■ **WORK ORDER**
Which lines of the records below contain the word "Flow"? Copy each of them out.

■ **GIVEN ENTRIES**
━━━━━━━━━━━━━━━━

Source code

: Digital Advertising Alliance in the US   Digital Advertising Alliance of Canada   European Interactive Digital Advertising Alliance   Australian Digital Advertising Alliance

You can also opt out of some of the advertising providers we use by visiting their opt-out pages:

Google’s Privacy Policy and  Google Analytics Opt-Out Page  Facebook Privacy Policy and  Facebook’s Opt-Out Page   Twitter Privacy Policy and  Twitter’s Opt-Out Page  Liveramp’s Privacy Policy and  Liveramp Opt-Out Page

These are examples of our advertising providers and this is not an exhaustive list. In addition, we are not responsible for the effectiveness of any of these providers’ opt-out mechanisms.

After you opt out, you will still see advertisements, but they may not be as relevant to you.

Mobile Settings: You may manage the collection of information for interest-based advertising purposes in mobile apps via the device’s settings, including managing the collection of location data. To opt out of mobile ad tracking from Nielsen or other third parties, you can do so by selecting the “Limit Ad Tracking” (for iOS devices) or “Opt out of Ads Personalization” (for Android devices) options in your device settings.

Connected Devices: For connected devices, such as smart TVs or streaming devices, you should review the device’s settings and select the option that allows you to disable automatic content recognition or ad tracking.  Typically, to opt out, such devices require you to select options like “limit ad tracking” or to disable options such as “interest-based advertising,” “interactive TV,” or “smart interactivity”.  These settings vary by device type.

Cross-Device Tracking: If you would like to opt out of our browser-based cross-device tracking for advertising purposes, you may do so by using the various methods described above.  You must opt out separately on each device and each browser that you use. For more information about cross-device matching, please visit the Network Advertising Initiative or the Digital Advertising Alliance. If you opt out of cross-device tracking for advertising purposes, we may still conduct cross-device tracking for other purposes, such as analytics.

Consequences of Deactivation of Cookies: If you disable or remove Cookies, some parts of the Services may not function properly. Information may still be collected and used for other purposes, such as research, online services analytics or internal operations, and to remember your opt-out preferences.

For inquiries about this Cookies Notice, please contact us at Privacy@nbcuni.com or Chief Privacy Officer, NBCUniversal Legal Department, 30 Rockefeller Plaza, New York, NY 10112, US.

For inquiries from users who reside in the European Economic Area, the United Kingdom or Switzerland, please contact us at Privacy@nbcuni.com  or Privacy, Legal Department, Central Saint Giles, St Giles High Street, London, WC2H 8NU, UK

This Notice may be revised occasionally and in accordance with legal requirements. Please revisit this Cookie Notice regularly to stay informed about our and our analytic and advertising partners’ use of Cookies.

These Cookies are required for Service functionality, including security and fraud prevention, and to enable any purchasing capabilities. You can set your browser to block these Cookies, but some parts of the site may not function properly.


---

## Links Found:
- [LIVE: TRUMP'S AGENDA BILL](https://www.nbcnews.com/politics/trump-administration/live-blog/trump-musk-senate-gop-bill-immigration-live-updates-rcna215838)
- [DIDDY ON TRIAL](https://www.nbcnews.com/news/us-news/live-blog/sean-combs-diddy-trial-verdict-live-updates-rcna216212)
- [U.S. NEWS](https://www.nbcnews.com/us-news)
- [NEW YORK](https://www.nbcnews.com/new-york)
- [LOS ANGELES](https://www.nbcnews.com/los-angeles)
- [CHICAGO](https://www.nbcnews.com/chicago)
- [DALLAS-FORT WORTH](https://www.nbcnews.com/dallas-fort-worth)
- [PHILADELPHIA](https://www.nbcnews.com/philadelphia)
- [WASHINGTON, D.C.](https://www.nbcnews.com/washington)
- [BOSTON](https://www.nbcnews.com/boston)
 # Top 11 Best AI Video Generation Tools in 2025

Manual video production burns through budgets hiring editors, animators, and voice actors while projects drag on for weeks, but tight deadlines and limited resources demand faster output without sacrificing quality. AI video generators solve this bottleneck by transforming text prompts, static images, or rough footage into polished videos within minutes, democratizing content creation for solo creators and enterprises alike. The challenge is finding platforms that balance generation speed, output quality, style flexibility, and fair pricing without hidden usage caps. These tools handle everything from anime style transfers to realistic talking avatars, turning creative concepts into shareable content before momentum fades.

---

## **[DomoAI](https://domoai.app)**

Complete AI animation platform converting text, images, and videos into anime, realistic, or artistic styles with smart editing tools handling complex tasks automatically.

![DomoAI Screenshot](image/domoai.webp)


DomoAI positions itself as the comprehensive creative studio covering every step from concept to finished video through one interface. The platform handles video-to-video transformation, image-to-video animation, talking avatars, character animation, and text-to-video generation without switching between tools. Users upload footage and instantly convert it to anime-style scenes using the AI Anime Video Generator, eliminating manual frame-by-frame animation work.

━━━━━━━━━━━━━━━━

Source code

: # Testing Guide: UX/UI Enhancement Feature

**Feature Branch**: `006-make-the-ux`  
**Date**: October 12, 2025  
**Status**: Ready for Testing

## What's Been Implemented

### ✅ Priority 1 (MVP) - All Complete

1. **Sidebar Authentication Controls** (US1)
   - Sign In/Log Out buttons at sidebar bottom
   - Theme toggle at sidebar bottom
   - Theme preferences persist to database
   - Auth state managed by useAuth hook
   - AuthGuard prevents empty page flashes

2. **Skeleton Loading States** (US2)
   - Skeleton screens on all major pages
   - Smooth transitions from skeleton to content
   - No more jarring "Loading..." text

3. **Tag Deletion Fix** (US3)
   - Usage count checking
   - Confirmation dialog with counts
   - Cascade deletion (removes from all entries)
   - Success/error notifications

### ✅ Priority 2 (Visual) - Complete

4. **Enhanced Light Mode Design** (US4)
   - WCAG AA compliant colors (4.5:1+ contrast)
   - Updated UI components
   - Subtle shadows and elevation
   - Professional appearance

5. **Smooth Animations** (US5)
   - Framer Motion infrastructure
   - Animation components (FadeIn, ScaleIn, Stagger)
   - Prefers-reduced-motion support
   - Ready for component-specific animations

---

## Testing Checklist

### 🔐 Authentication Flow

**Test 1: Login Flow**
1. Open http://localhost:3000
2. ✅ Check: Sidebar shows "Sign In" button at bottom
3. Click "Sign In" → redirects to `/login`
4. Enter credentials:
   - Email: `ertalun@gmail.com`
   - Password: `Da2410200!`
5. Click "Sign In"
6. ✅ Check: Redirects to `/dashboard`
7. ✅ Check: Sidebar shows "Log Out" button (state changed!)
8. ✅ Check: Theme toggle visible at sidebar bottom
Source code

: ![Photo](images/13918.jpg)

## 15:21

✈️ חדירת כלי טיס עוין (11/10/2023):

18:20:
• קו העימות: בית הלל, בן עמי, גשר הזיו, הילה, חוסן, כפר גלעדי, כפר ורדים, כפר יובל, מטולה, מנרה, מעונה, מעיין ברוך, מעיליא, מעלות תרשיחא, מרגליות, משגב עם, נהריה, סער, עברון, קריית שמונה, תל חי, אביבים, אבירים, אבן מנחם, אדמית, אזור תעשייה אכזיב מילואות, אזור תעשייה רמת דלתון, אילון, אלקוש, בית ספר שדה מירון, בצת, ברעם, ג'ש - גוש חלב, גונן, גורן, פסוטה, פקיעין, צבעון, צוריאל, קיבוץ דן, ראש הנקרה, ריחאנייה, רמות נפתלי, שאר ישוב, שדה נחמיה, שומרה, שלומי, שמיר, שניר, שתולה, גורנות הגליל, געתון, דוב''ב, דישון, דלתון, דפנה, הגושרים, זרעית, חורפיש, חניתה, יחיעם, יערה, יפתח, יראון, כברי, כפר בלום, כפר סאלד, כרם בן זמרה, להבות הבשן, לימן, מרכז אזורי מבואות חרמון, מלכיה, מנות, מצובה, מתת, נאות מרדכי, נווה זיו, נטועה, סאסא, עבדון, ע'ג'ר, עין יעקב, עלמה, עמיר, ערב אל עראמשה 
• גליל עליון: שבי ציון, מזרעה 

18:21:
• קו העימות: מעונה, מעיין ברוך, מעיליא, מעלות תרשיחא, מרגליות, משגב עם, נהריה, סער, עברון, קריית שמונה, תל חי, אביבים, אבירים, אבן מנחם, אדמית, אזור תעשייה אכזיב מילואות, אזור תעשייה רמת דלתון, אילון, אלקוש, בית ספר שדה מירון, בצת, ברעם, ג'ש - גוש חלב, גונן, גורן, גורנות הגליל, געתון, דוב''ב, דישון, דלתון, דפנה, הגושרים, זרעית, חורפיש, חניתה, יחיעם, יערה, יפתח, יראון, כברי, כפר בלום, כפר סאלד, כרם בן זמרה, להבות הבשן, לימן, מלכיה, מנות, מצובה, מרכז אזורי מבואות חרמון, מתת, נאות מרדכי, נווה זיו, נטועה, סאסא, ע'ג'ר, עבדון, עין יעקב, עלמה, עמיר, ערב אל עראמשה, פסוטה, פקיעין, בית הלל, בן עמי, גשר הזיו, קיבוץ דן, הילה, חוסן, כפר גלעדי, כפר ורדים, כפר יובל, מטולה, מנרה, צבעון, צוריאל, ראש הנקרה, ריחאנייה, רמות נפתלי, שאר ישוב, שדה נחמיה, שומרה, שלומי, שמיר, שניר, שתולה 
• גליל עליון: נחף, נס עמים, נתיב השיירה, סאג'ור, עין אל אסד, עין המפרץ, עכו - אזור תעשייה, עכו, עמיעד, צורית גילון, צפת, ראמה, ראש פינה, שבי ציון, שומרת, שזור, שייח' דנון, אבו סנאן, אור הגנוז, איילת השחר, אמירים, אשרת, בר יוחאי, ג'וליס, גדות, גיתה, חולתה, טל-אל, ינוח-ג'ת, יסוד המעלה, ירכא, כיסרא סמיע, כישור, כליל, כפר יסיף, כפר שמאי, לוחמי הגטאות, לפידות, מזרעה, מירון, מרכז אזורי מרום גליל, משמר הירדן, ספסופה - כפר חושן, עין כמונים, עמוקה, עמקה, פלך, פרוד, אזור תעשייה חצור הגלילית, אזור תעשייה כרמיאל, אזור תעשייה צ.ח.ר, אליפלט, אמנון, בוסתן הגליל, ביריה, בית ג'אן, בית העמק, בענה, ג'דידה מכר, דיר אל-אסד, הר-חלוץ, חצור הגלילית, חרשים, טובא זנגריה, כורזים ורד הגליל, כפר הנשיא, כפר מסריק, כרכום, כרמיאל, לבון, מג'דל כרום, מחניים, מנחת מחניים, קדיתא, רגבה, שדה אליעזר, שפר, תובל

━━━━━━━━━━━━━━━━

■ **PROBLEM SOLUTION**
### 🔐 Authentication Flow
**Test 1: Login Flow**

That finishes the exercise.